TASK ->
Copy the listing below, from the line containing "pose: elev=356.4 azim=201.9" through the end of the listing, both ends included, and omit the pictures from your answer.

(Stored items from a collection)

Begin

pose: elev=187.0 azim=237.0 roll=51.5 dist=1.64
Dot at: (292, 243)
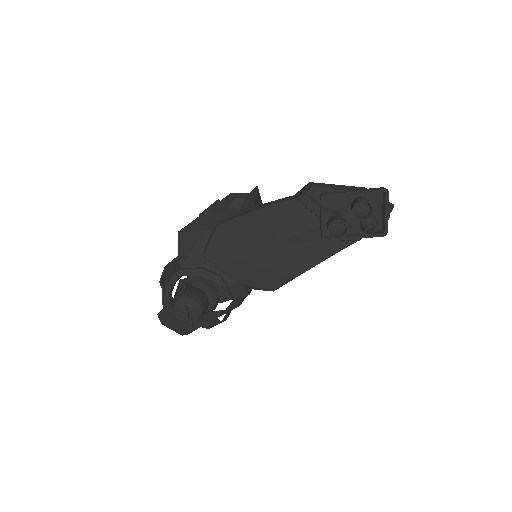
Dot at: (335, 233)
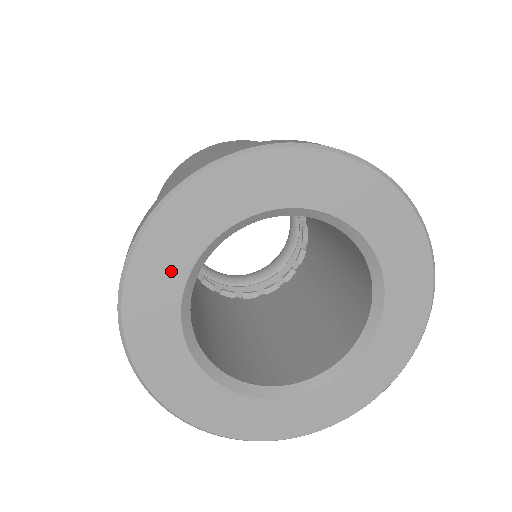
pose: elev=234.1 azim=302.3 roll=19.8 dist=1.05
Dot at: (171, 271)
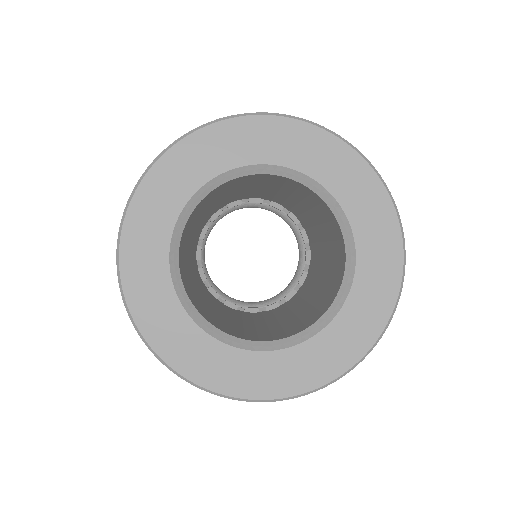
Dot at: (158, 288)
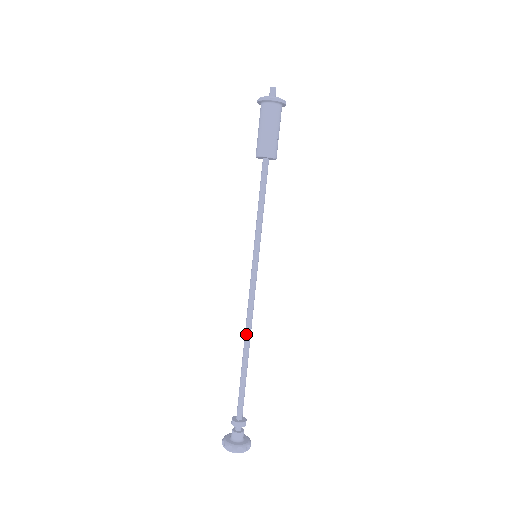
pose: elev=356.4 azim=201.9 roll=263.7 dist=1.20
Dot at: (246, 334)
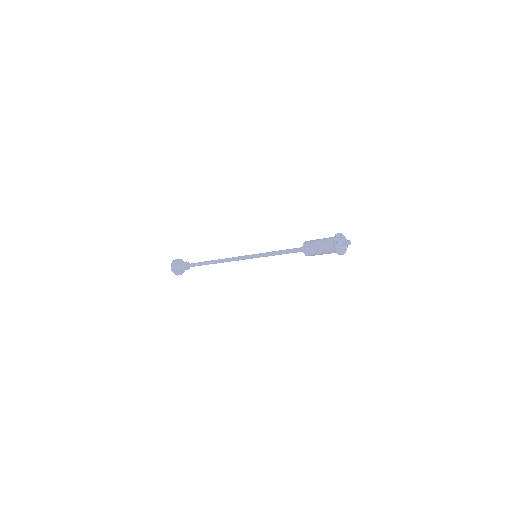
Dot at: (219, 261)
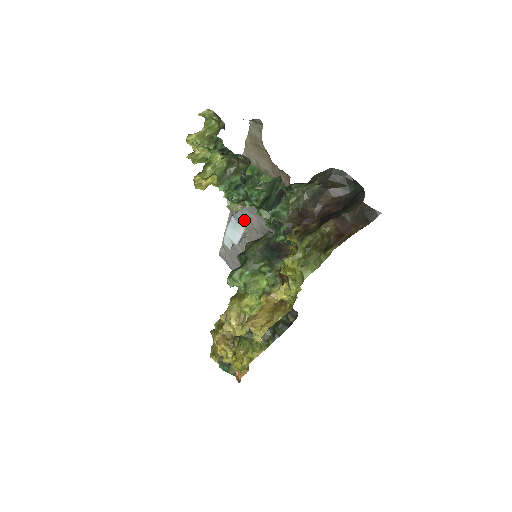
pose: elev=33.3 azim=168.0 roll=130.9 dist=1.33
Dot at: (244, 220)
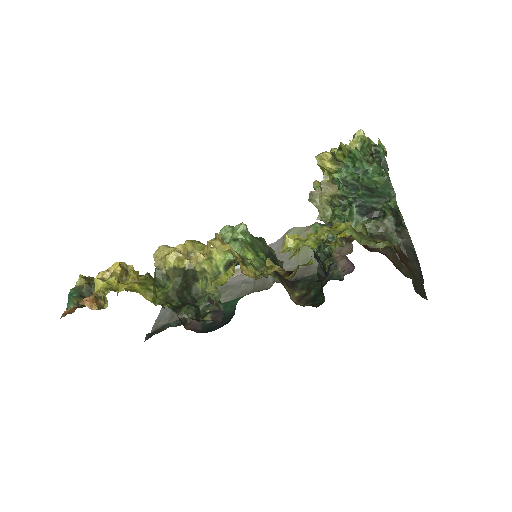
Dot at: occluded
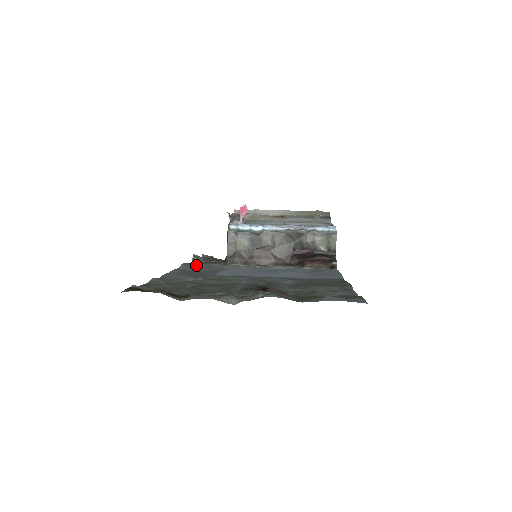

End

EXERCISE RESPONSE ->
pose: elev=356.4 azim=201.9 roll=263.7 dist=1.20
Dot at: (246, 334)
Dot at: (219, 261)
pose: elev=33.3 azim=168.0 roll=130.9 dist=1.33
Dot at: (244, 220)
Dot at: occluded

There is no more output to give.